Eine neue Prognose zu den Zusatzbeiträgen zur Krankenkasse übersteigt alle bisherigen Befürchtungen. Kassen mahnen grundlegende Strukturreformen an, um die Beitragszahler zu entlasten. Ein Sozialverband geht noch weiter.

Der Krankenkassen-Zusatzbeitrag wird sich laut einer neuen Schätzung drastisch erhöhen. Der GKV-Schätzerkreis spricht für das kommende Jahr über eine Erhöhung um im Schnitt 0,8 Prozentpunkte auf 2,5 Prozent, wie das Bundesamt für Soziale Sicherung bekannt gab. Die Techniker Krankenkasse (TK) fordert deswegen eine grundlegende Reform des Systems. Der Sozialverband VdK mahnt zudem mehr Gerechtigkeit bei der Finanzierung des Gesundheitssystems an.

Für das laufende Jahr erwartet der Schätzerkreis, bestehend aus Experten des Bundesgesundheitsministerium, des Bundesamtes für Soziale Sicherung und des GKV-Spitzenverbandes, demnach Einnahmen des Gesundheitsfonds von 284,2 Milliarden Euro bei Ausgaben der Krankenkassen von 319,7 Milliarden Euro. Für das kommende Jahr wird mit Einnahmen in Höhe von 294,7 Milliarden Euro bei Ausgaben von 341,4 Milliarden Euro gerechnet.

Bundesgesundheitsminister Karl Lauterbach (SPD) kommentierte das Ergebnis mit den Worten: “Das deutsche Gesundheitswesen ist das teuerste in Europa, weil es in vielen Bereichen nicht effizient ist.” Insbesondere die Krankenhäuser verursachten hohe Kosten, “das ist eine wesentliche Ursache für die steigenden Krankenkassenbeiträge”. Lauterbach warb daher erneut für die geplante Krankenhausreform, die am Donnerstag abschließend im Bundestag beraten wird.

────────────────────────────────────────

● **Aufgabenstellung**
Wiederholen Sie aus dem Textauszug zum Krankenkassen-Zusatzbeitrag wortgetreu die Passage von „Für das laufende“ bis einschließlich „Bundestag beraten wird.“.

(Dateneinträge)
────────────────────────────────────────

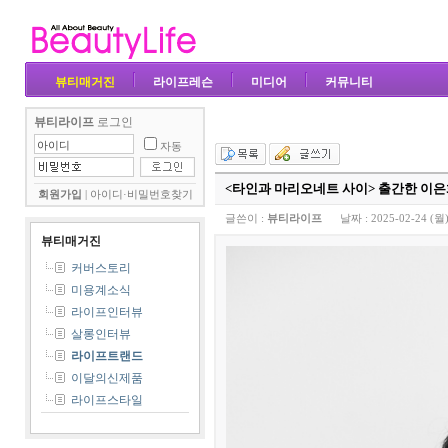
뷰티매거진
라이프레슨
미디어
커뮤니티
뷰티라이프
로그인
자동
<타인과 마리오네트 사이> 출간한 이은
회원가입
|
아이디·비밀번호찾기
글쓴이 :
뷰티라이프
날짜 :
2025-02-24 (월)
뷰티매거진
커버스토리
미용계소식
라이프인터뷰
살롱인터뷰
라이프트랜드
이달의신제품
라이프스타일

────────────────────────────────────────

● **Lösung**
Für das laufende Jahr erwartet der Schätzerkreis, bestehend aus Experten des Bundesgesundheitsministerium, des Bundesamtes für Soziale Sicherung und des GKV-Spitzenverbandes, demnach Einnahmen des Gesundheitsfonds von 284,2 Milliarden Euro bei Ausgaben der Krankenkassen von 319,7 Milliarden Euro. Für das kommende Jahr wird mit Einnahmen in Höhe von 294,7 Milliarden Euro bei Ausgaben von 341,4 Milliarden Euro gerechnet.

Bundesgesundheitsminister Karl Lauterbach (SPD) kommentierte das Ergebnis mit den Worten: “Das deutsche Gesundheitswesen ist das teuerste in Europa, weil es in vielen Bereichen nicht effizient ist.” Insbesondere die Krankenhäuser verursachten hohe Kosten, “das ist eine wesentliche Ursache für die steigenden Krankenkassenbeiträge”. Lauterbach warb daher erneut für die geplante Krankenhausreform, die am Donnerstag abschließend im Bundestag beraten wird.